Athletic department employees handed Iverson several different historic items for him to peruse, but he was drawn to a photo from the Gophers’ 1940 National Championship team. He spotted a No. 4 in the photo, which he used to create an entire font, using the characteristics of the block Minnesota “M,” angular with little curvature. The result is the text on the new helmet’s back bumper, now sketched with the university’s Ski-U-Mah slogan.
The slogan is also scrawled on the back of jersey collar, as Iverson said, “the last thing a player sees before he puts his jersey on.”
The team released new helmets Dec. 19, which no longer carry a sparkling maroon paint job. The helmet now has a matte finish that upon closer inspection shows a bit of dark veining or pores like that of a brick.
Also gone from last year’s jerseys, which had been the design since 2008, is the Minnesota text across the front of the uniform.
Uniform redesigns have become a huge trend in college football, as programs look for anything that might prove an advantage in terms of recruiting and notoriety. For example, Nike outfitted the University of Oregon players in a different jersey and pants combination for each game, while Under Armour and Maryland made their players look strikingly close to a Baltimore-based Roller Derby team. Those modern designs weren’t really considered, though.
The U of M wasn’t looking to become the next Oregon or Maryland, Iverson and Gergely said.

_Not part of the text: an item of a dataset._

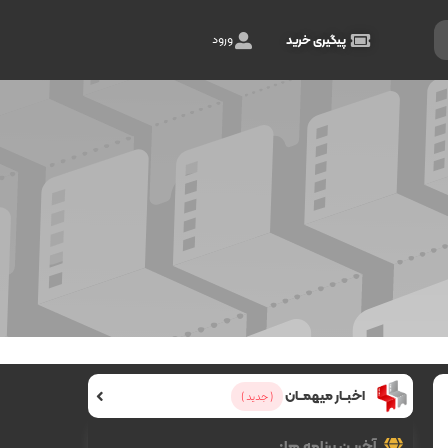
ورود
پیگیری خرید
اخبــار میهمــان
( جدید )
آخرین برنامه ها:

“I don’t think we could pull off the ‘Oregon’ here,” Gergely said, referring to the Ducks’s varied uniform combinations, including six different helmets. “It’s what works for their program. This is a very tradition rich program. All of that off the wall stuff, I don’t know if it would work here.”

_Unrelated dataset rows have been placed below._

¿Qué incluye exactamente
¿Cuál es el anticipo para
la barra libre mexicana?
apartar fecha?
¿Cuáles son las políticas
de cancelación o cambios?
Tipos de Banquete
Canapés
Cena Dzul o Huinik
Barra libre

It had been rumored weeks ago that the Gophers would incorporate black into the new uniforms, with dozens of fans taking to the Internet to levy their criticism. While adding a black accent was originally about by U of M staff, it was nixed fairly quickly, ironically enough by someone who has ended up a regular target for those same hardcore fans – University of Minnesota Athletic Director Joel Maturi.
Maturi made the right call, said Gergely, after looking at the new design.

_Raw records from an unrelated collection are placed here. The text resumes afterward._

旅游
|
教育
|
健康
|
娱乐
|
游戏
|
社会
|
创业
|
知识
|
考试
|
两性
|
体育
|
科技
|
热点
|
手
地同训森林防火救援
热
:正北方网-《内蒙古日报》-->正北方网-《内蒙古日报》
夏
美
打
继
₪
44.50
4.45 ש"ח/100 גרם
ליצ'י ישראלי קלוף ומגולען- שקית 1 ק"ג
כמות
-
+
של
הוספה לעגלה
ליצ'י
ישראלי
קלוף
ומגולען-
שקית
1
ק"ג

“We said, maybe let’s try a little bit of black trim, but (Maturi) really wanted to keep it traditional. He said, ‘Let’s keep this traditional, with our main colors, with no black in them,’” Gergely said. “We all wanted a clean, traditional and contemporary look and it turned out great.”
Instead, the helmet has a both black facemask and back bumper.
Nike officials said that Minnesota will not have a Pro Combat jersey design this year, but that they would be open to the idea in the future if U of M football staff expressed interest.
Reached by phone in Korea while on assignment, Iverson said he jumped at the chance to design the Gophers’ uniforms.
“I’ll put it this way, we couldn’t keep him away from it, even if we tried,” said Todd Van Horne, Nike creative director for football and basketball, who headed up the Gophers’ redesign project.
As Iverson spoke about what inspired Minnesota’s new design, Van Horne said incorporating that type of history and culture is what makes each project unique. He also joked that Iverson’s brick theme may have come from one of his jobs prior to Nike, masonry.
“Like Todd said, I grew up doing construction. I never thought I’d be designing any uniforms for Nike, let alone working for Nike,” Iverson said. “It’s a dream job.”